The first threshold criteria is that the landowner conduct “appropriate inquiry”. The 2002 CERCLA Amendments established interim standards for satisfying the appropriate inquiry” of the three landowner defenses. EPA is required to promulgate permanent standards by January 11, 2004.[43]

For commercial property purchased before May 31, 1997, the 2002 CERCLA Amendments provide that courts shall continue to use the statutory factors contained in the innocent purchaser’s defense prior to the 2002 CERCLA Amendments.[44] For commercial property purchased on or after May 31, 1997 and until EPA promulgates its due diligence standards, owners or tenants may satisfy the appropriate inquiry requirement by performing a Phase I environmental site assessment (“ESAs”) in accordance with “the procedures of the American Society for Testing and Materials (“ASTM”), including the document known as the Standard ‘E1527-97’, entitled Standard Practice for Environmental Site Assessment: Phase 1 Environmental Site Assessment Process.”[45]

The 2002 CERCLA Amendments create a more relaxed standard of due diligence for non-governmental or non-commercial purchasers of residential property or similar use. These purchasers may qualify as an innocent purchaser or BFPP by conducting a site inspection and title search that reveal no basis for further investigation.

The Common Elements Guidance emphasizes that potential purchasers or occupiers of property who wish to avail themselves of the landowner defenses must perform all of their "appropriate inquiry" prior to taking title or possession of the property. The guidance also reaffirms that while a BFPP may acquire contaminated property with knowledge of the contamination, it must still perform an appropriate inquiry. Of course, a party who knows or has reason to know of contamination will not be eligible for the contiguous property owner or innocent landowner liability protections.[46]

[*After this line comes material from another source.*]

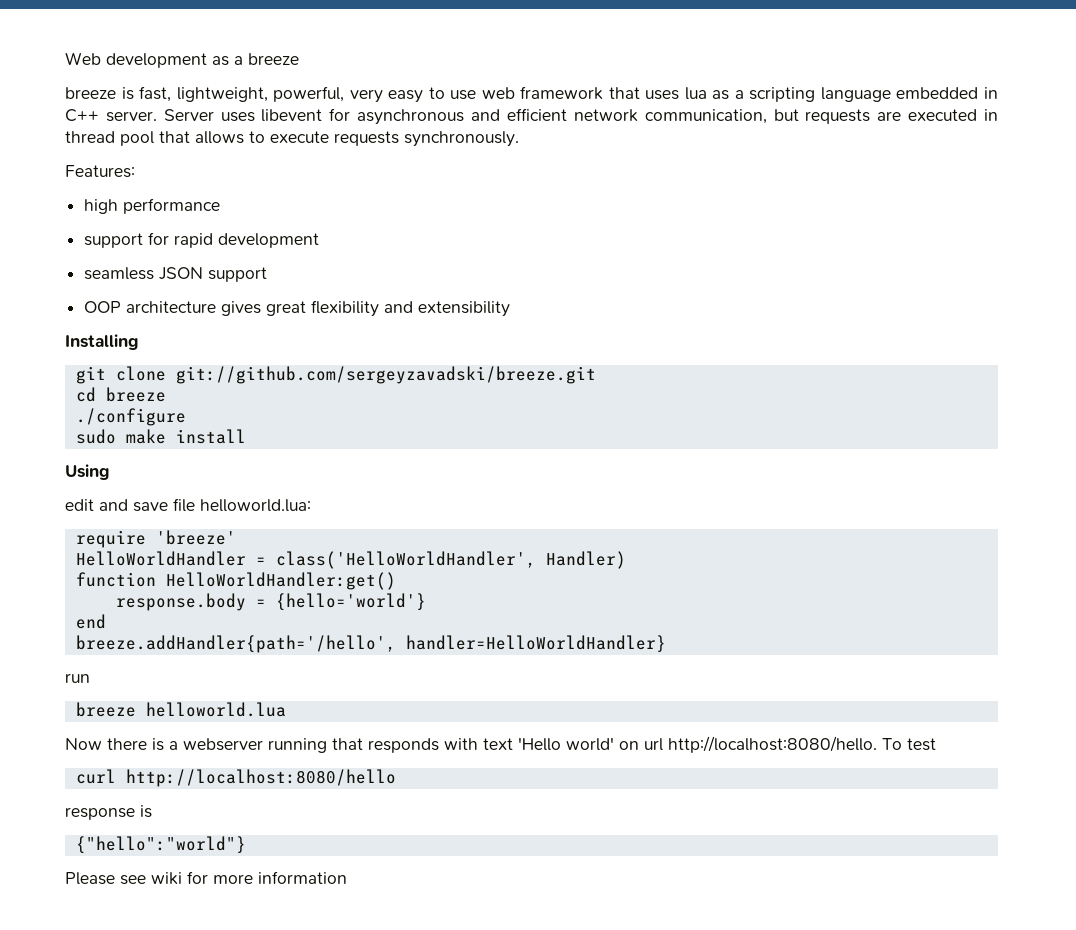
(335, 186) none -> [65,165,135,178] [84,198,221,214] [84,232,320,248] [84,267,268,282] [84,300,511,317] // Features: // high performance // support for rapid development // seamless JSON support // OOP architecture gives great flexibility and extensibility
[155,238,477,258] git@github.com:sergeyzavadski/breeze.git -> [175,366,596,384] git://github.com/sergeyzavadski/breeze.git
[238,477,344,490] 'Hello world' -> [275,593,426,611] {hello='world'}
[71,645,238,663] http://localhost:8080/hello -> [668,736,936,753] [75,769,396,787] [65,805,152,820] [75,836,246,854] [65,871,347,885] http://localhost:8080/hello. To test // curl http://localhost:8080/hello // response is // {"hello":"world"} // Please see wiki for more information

2. No Affiliation with PRP

This criterion provides that a party must not be potentially liable or affiliated with a potentially responsible party any other person who is potentially liable for response costs. The guidance acknowledged that 2002 CERCLA Amendments did not define the phrase “affiliated with,” but that appears that Congress intended the affiliation language to prevent a potentially responsible party from contracting away its CERCLA liability through a transaction to a family member or related corporate entity.

The guidance also noted that the Innocent Purchaser defense did not contain any “affiliation with” language but did require that a person must establish by a preponderance of the evidence that the act or omission that caused the release or threat of release of hazardous substances and the resulting damages were caused by a third party with whom the person does not have an employment, agency, or contractual relationship.

The BFPP defense is available to a tenant who satisfies the elements of the BFPP defense. However, what about the tenant who leases contaminated property after the enactment of 2002 CERCLA Amendments from a pre-enactment landlord who does not qualify for the BFPP defense? Since a BFPP cannot be affiliated with a PRP, does the existence of the lease create a sufficient “affiliation” that would bar the post-enactment tenant from qualifying for the defense? Both the legislative history and the guidance are silent on this issue.